Saved entries

==*==

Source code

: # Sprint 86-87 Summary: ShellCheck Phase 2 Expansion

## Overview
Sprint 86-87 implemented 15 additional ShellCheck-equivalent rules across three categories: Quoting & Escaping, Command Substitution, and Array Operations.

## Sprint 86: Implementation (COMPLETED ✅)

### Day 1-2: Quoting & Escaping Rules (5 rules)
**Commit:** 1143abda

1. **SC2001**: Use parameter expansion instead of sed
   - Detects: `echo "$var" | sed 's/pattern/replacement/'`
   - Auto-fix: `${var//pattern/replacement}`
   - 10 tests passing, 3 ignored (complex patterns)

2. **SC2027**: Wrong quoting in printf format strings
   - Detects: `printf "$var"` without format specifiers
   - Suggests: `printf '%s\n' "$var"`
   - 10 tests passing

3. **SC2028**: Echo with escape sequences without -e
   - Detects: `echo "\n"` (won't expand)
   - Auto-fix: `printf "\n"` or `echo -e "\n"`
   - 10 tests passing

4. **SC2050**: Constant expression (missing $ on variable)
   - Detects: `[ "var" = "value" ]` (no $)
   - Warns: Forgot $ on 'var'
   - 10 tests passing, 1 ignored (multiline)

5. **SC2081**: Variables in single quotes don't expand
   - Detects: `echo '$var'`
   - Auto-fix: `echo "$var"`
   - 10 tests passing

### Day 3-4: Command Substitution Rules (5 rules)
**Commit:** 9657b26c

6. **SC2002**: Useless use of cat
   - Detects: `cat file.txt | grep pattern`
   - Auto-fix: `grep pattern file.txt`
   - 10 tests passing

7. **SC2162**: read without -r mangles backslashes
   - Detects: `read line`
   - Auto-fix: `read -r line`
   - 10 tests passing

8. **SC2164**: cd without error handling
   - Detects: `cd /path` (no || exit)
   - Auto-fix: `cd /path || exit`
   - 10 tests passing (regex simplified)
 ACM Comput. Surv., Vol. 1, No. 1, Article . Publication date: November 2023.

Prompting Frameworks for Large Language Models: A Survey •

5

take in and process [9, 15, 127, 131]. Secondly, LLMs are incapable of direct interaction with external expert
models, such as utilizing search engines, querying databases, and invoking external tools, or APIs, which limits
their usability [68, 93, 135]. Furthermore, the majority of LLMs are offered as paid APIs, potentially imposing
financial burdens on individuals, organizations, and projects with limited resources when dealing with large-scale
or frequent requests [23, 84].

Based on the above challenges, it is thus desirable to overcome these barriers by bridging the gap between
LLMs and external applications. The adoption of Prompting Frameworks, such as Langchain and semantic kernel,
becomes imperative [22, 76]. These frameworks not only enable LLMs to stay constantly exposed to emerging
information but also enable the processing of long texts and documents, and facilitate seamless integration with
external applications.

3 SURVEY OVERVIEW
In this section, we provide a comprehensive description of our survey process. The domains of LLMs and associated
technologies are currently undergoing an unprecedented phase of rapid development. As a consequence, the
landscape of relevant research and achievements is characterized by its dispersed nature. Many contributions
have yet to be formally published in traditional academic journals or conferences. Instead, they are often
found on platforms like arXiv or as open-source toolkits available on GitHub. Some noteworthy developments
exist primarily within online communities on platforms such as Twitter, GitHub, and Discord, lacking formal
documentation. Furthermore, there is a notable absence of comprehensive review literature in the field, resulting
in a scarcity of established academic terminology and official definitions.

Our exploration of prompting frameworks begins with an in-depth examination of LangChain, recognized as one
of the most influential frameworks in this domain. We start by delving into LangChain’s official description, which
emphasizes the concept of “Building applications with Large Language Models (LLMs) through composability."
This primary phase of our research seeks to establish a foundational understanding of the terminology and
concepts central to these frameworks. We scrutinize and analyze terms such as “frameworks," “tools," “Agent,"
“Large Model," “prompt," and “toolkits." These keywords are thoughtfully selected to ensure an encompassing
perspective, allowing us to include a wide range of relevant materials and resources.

==*==

Every entry must be output again exactly as it was given.

**Reply**
Source code

: # Sprint 86-87 Summary: ShellCheck Phase 2 Expansion

## Overview
Sprint 86-87 implemented 15 additional ShellCheck-equivalent rules across three categories: Quoting & Escaping, Command Substitution, and Array Operations.

## Sprint 86: Implementation (COMPLETED ✅)

### Day 1-2: Quoting & Escaping Rules (5 rules)
**Commit:** 1143abda

1. **SC2001**: Use parameter expansion instead of sed
   - Detects: `echo "$var" | sed 's/pattern/replacement/'`
   - Auto-fix: `${var//pattern/replacement}`
   - 10 tests passing, 3 ignored (complex patterns)

2. **SC2027**: Wrong quoting in printf format strings
   - Detects: `printf "$var"` without format specifiers
   - Suggests: `printf '%s\n' "$var"`
   - 10 tests passing

3. **SC2028**: Echo with escape sequences without -e
   - Detects: `echo "\n"` (won't expand)
   - Auto-fix: `printf "\n"` or `echo -e "\n"`
   - 10 tests passing

4. **SC2050**: Constant expression (missing $ on variable)
   - Detects: `[ "var" = "value" ]` (no $)
   - Warns: Forgot $ on 'var'
   - 10 tests passing, 1 ignored (multiline)

5. **SC2081**: Variables in single quotes don't expand
   - Detects: `echo '$var'`
   - Auto-fix: `echo "$var"`
   - 10 tests passing

### Day 3-4: Command Substitution Rules (5 rules)
**Commit:** 9657b26c

6. **SC2002**: Useless use of cat
   - Detects: `cat file.txt | grep pattern`
   - Auto-fix: `grep pattern file.txt`
   - 10 tests passing

7. **SC2162**: read without -r mangles backslashes
   - Detects: `read line`
   - Auto-fix: `read -r line`
   - 10 tests passing

8. **SC2164**: cd without error handling
   - Detects: `cd /path` (no || exit)
   - Auto-fix: `cd /path || exit`
   - 10 tests passing (regex simplified)
 ACM Comput. Surv., Vol. 1, No. 1, Article . Publication date: November 2023.

Prompting Frameworks for Large Language Models: A Survey •

5

take in and process [9, 15, 127, 131]. Secondly, LLMs are incapable of direct interaction with external expert
models, such as utilizing search engines, querying databases, and invoking external tools, or APIs, which limits
their usability [68, 93, 135]. Furthermore, the majority of LLMs are offered as paid APIs, potentially imposing
financial burdens on individuals, organizations, and projects with limited resources when dealing with large-scale
or frequent requests [23, 84].

Based on the above challenges, it is thus desirable to overcome these barriers by bridging the gap between
LLMs and external applications. The adoption of Prompting Frameworks, such as Langchain and semantic kernel,
becomes imperative [22, 76]. These frameworks not only enable LLMs to stay constantly exposed to emerging
information but also enable the processing of long texts and documents, and facilitate seamless integration with
external applications.

3 SURVEY OVERVIEW
In this section, we provide a comprehensive description of our survey process. The domains of LLMs and associated
technologies are currently undergoing an unprecedented phase of rapid development. As a consequence, the
landscape of relevant research and achievements is characterized by its dispersed nature. Many contributions
have yet to be formally published in traditional academic journals or conferences. Instead, they are often
found on platforms like arXiv or as open-source toolkits available on GitHub. Some noteworthy developments
exist primarily within online communities on platforms such as Twitter, GitHub, and Discord, lacking formal
documentation. Furthermore, there is a notable absence of comprehensive review literature in the field, resulting
in a scarcity of established academic terminology and official definitions.

Our exploration of prompting frameworks begins with an in-depth examination of LangChain, recognized as one
of the most influential frameworks in this domain. We start by delving into LangChain’s official description, which
emphasizes the concept of “Building applications with Large Language Models (LLMs) through composability."
This primary phase of our research seeks to establish a foundational understanding of the terminology and
concepts central to these frameworks. We scrutinize and analyze terms such as “frameworks," “tools," “Agent,"
“Large Model," “prompt," and “toolkits." These keywords are thoughtfully selected to ensure an encompassing
perspective, allowing us to include a wide range of relevant materials and resources.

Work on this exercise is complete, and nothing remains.